Keep each line of the material that includes "Pentathlon", and leave out the rest.

━━━━━━━━

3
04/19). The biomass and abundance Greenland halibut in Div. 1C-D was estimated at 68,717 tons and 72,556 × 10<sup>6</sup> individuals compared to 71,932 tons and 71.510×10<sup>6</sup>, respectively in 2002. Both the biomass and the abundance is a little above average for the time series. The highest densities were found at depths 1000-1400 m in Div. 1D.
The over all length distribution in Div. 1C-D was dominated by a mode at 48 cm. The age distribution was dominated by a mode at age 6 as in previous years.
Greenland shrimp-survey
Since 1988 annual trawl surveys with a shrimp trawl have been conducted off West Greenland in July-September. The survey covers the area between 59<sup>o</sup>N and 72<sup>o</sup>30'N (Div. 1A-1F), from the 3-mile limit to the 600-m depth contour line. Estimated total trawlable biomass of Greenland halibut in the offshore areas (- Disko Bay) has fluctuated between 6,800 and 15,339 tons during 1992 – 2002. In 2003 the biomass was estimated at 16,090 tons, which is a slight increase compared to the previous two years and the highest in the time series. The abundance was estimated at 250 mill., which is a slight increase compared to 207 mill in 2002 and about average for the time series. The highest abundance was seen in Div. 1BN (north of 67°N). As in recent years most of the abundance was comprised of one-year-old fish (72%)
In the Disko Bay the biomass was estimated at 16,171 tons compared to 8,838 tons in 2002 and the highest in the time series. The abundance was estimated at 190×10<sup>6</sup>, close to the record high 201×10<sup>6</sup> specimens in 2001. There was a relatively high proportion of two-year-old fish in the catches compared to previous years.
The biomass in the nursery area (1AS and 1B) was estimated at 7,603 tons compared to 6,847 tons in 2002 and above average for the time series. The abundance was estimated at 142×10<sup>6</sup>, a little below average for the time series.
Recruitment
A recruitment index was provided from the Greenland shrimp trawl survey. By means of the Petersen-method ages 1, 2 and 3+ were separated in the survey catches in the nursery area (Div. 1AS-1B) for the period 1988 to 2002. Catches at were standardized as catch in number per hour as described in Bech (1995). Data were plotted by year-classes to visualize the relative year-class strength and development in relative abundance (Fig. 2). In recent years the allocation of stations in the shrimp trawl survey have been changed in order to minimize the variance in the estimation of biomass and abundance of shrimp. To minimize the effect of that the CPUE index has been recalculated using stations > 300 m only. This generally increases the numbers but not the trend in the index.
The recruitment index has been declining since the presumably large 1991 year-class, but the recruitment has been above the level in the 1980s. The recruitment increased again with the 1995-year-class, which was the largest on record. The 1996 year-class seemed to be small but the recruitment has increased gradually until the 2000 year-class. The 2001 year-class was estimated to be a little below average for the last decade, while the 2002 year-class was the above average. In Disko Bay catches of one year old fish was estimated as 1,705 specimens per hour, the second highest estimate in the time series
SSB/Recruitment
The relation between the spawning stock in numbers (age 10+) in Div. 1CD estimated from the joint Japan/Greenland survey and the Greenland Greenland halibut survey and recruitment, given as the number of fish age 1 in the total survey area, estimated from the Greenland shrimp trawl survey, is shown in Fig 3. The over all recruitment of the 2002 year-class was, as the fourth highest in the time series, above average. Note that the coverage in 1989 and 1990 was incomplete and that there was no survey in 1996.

━━━━━━━━

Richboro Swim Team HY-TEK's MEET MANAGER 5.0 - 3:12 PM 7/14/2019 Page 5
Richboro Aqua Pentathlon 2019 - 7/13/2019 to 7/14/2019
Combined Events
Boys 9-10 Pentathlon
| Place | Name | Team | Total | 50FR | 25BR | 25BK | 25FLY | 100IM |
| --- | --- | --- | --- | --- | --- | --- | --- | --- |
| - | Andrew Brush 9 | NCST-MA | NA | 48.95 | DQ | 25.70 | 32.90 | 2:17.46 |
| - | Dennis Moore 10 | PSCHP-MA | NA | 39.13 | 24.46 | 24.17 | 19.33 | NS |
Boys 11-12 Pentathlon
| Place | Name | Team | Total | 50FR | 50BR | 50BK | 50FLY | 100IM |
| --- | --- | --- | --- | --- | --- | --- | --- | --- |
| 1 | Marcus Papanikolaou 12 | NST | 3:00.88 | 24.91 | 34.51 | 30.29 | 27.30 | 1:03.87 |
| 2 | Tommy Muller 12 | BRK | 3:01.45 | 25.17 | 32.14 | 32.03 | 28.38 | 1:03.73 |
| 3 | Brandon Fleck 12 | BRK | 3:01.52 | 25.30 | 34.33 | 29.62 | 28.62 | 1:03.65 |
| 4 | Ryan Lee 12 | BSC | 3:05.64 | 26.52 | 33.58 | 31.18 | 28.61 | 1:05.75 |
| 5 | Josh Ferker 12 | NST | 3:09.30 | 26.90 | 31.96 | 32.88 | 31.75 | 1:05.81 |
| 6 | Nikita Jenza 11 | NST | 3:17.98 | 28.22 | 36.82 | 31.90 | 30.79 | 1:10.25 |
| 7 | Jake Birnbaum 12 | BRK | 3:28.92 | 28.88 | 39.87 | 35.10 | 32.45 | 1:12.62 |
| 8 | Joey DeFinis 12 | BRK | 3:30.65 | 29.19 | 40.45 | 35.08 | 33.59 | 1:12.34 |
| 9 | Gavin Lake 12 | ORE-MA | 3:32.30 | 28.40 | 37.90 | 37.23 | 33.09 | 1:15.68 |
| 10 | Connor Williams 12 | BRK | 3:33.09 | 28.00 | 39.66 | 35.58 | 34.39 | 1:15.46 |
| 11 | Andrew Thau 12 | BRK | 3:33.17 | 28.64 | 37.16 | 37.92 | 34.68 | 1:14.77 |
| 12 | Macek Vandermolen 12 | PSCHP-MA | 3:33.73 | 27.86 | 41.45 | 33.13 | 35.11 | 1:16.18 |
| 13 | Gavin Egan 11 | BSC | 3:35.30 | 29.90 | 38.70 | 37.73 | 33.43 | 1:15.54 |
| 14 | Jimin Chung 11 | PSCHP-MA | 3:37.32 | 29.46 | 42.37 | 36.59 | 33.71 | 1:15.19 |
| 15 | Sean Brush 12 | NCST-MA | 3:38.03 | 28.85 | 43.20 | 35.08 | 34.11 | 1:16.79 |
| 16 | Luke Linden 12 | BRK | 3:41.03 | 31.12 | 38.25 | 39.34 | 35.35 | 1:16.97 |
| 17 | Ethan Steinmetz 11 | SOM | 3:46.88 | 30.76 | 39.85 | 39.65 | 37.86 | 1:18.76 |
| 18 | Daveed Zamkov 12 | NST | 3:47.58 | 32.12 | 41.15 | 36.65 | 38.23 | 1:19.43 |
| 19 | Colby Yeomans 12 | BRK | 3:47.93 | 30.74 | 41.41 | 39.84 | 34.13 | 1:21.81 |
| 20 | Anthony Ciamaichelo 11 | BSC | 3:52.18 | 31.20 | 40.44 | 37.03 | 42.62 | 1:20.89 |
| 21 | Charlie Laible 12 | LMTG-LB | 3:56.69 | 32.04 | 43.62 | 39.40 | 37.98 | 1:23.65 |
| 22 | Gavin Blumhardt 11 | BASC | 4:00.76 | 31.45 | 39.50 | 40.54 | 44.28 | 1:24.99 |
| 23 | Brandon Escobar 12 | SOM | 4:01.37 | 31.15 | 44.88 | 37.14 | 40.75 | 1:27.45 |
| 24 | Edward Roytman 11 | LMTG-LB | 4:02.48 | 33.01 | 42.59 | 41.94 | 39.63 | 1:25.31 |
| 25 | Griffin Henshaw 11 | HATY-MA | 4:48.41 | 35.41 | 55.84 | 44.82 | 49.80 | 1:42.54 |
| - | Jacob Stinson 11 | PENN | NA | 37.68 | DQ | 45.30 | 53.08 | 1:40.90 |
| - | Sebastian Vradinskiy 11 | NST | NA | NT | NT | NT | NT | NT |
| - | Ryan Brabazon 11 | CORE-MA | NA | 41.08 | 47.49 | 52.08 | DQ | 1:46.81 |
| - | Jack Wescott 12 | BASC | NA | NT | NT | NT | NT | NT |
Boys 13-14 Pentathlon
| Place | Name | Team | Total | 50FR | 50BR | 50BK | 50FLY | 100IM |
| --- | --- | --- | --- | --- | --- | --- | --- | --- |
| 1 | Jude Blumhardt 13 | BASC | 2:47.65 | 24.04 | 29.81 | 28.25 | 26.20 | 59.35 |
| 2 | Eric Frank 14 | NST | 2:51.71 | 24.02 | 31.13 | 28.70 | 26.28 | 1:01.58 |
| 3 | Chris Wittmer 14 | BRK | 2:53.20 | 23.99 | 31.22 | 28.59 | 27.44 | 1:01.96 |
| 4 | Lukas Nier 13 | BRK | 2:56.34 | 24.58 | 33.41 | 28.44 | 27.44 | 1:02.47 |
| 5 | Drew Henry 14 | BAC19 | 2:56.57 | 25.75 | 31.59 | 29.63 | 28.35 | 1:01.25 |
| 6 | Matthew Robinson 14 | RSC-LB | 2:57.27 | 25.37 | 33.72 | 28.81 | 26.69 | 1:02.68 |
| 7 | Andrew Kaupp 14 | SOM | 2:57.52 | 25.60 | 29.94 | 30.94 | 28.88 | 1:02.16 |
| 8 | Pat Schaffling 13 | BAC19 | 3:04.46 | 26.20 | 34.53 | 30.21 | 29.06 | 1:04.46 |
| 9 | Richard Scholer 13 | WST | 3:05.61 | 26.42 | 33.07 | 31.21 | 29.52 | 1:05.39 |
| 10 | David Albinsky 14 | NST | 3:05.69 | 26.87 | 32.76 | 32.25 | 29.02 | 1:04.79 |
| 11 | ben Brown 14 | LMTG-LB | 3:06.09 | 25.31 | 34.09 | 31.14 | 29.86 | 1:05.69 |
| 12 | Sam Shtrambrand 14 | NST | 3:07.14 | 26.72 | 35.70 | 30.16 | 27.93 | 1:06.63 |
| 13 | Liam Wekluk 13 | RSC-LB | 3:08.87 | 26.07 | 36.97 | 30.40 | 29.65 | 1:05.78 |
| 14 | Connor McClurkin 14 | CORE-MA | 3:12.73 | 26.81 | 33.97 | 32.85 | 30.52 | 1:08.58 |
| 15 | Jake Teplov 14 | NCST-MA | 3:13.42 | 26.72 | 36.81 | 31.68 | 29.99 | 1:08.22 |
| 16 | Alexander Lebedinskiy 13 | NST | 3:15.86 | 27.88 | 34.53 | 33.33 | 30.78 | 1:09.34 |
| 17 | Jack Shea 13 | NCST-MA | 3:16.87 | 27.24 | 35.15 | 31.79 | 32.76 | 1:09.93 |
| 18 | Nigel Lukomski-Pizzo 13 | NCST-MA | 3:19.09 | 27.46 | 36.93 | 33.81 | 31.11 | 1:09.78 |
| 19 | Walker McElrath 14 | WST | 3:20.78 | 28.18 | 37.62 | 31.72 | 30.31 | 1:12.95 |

━━━━━━━━

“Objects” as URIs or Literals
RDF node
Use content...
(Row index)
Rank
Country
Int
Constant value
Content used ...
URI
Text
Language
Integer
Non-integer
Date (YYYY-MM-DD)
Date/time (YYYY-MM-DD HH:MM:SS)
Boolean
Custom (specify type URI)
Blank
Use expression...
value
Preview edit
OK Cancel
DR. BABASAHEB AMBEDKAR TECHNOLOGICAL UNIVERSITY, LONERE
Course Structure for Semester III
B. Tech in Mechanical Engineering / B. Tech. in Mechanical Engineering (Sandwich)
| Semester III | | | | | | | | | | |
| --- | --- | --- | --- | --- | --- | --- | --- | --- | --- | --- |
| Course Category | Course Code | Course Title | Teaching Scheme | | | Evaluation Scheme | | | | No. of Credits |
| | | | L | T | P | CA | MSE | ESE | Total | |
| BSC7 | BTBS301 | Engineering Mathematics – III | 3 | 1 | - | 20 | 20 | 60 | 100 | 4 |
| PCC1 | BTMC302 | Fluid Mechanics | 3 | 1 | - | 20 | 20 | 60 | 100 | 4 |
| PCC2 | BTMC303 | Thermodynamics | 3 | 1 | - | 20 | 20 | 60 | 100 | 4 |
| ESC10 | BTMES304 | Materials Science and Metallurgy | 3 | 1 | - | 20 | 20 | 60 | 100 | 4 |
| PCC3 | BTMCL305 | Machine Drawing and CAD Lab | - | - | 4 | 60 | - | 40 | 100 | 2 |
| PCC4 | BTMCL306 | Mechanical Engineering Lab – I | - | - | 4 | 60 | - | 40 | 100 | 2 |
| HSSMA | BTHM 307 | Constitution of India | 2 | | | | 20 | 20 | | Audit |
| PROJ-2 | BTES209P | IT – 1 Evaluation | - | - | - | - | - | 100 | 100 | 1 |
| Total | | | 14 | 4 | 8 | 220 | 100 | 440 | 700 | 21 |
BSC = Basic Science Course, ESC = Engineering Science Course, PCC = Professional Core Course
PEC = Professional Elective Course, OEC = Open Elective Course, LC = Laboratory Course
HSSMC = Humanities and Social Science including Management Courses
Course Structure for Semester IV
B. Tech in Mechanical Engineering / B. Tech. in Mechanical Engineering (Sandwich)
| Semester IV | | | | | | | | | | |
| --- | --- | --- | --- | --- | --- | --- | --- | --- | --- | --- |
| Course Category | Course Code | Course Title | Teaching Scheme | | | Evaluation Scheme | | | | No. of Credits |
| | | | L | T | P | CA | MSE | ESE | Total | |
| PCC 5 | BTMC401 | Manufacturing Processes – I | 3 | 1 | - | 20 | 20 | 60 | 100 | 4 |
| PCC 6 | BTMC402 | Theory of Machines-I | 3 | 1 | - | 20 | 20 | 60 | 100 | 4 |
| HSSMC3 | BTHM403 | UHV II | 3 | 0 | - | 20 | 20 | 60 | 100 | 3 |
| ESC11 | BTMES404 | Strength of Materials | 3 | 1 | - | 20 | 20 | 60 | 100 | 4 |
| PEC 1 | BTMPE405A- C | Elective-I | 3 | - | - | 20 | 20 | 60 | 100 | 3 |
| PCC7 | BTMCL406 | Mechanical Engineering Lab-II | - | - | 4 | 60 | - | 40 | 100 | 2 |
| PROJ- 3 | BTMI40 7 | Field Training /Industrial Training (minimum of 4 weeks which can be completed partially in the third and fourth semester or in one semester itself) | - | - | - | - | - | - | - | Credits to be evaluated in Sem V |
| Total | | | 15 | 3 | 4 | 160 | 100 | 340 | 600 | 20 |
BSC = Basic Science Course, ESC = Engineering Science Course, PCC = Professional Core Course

━━━━━━━━

#### TASK RESULT:
Richboro Aqua Pentathlon 2019 - 7/13/2019 to 7/14/2019
Boys 9-10 Pentathlon
Boys 11-12 Pentathlon
Boys 13-14 Pentathlon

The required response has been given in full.